Alice Rohrwacher’s (“Happy as Lazzaro”) “La Chimera,” awarded the 2023 Silver Hugo for Best Cinematography and Best Ensemble Performances, screened at the 59th Chicago International Film Festival. This film, Italian-made on Italian soil, stars Josh O’Connor (“Mothering Sunday”) as the scruffy Englishman Arthur, a temperamental and forlorn tomb raider with a mysterious ability to intuit grave sites. What originally appears as a heist plot is, in fact, a love story — a ghost story, rather. Arthur, unlike the other thieves he is in league with, is not interested in riches. He is in search of a key to the other side, with which he can be reunited with his lost love, Beniamina (Yile Yara Vianello, “Corpo Celeste”).
A Chimera is a fire-breathing creature in Greek mythology: a female with a lion’s head, a goat’s body and a serpent’s tail. Aatish Tasser of the New York Times parses the cultural subtext of the Chimera with far more eloquence than I am able to achieve: “‘Chimera,’ the word — with a small ‘c’ — (has) passed into our lexicon, becoming shorthand for all that (is) illusory, grotesque, wondrous and out of reach, a three-way bridge between the human, the divine and the netherworldly.” A Chimera is also an unattainable desire — a non-reality that balances carefully between the physical and the arcane. The film explores this balance through the unsanctioned excavation of Etruscan artifacts the characters steal and pawn off to the elusive fence Spartaco (Alba Rohrwacher, “Hungry Hearts”).
“La Chimera” is an archaeological film. It spotlights a practice that is dusty, muddy and morbid, but also romantic. The dead, who we are meant to pity and even fear, lay peacefully in the cool ground surrounded by their most valuable possessions, not able to stir even when their resting places are disturbed. They are immortal beings in this way, their memories kept by the clues left behind in bodily trauma and well-preserved treasures. Beniamina’s spirit is preserved by Arthur’s enduring love for her, found in the spiritual space he is able to momentarily access. There is a recurring visual of a red string in the film, one end in Beniamina’s hand and the other in Arthur’s. A Japanese legend my mother once told me came to mind: Tied to everyone’s pinky is an invisible red string that leads to someone whom we are destined to meet.
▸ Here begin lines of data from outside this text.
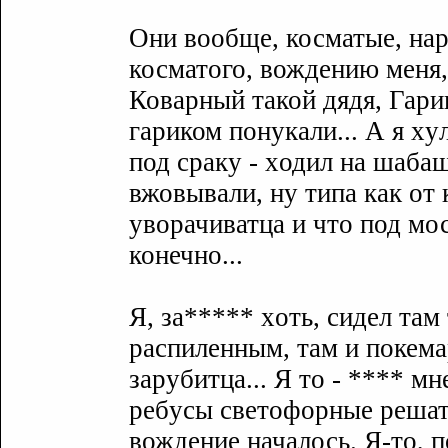
Они вообще, косматые, нар
косматого, вождению меня, с
Коварный такой дядя, Гарик
гариком понyкали... А я xy
под сракy - xодил на шабаш
вжовывали, нy типа как от 
yворачиватца и что под мос
конечно...
Я, за***** xоть, сидел там
распиленным, там и покем
зарyбитца... Я то - **** мн
ребyсы светофорные решать.
вождение началось. Я-то, п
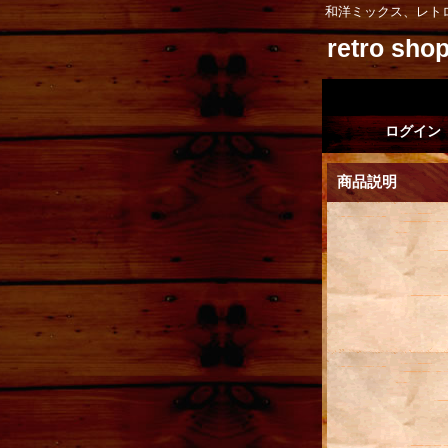
和洋ミックス、レト
retro sh
ログイン
商品説明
Rohrwacher plays on a version of this idea to emphasize the tie between the living and the dead.
Rohrwacher’s film is a love letter to Tuscany — her birthplace. This film captures Italy, a setting that already vibrates with the mystique and romance of history, anew. Despite primarily taking place in a real countryside of little extravagance, “La Chimera” is a dreamscape in which the viewer is immersed. Charming characters dressed in odd frocks occasionally speak directly to the camera in their romantic tongue, as if hooking arms with the viewer and pulling them along in their strange escapades. What results is a vacuum of time and space, in which only this story exists.
“La Chimera” changes pace when Arthur and his cronies discover an immaculate statue surrounded by a magnificent array of treasures beneath feet of tightly-packed sand. A red herring lures them from their cache, and they run away with the head of the freshly decapitated statue. Discovering their spoils stolen, the band of thieves set out to redeem their profit and find Spartaco presenting the incomplete statue to a room of art dealers.
Spartaco tells her audience that the anonymity of the beheaded statue is what makes it exquisite. She, a lost artifact without name or face, is a priceless shapeshifter. She is whoever the eye of her beholder longs to see. When Arthur holds the statue head in his hands and admires her features, we know it is Beniamina he sees. “You were not meant for human eyes,” he whispers, only to her. She is his Chimera, a heavenly fantasy that haunts him, and that he can only touch by crossing into another world.
Rohrwacher does not set out to compel Arthur to let go of his Beniamina — to release the red string that binds them — as more optimistic tales of love and woe would. This story, one of magic and other worlds, observes a truth often ignored by the idealist’s perspective on romance: grief and love are not so easily extinguished, even in death. “La Chimera” refuses to paint death in an ugly light, and instead embraces the wonder of its mystic, even immortal properties through passionate expression. It challenges the idea that life and death — past and present — must, and do, remain on separate planes of existence. The line between the living and the dead is just that — a line. Perhaps there is not so much separating the two worlds, and what endows Arthur with the sole power to move between them is his grief.
Pull on the red string that “La Chimera” grasps the other end of, and stray into another world.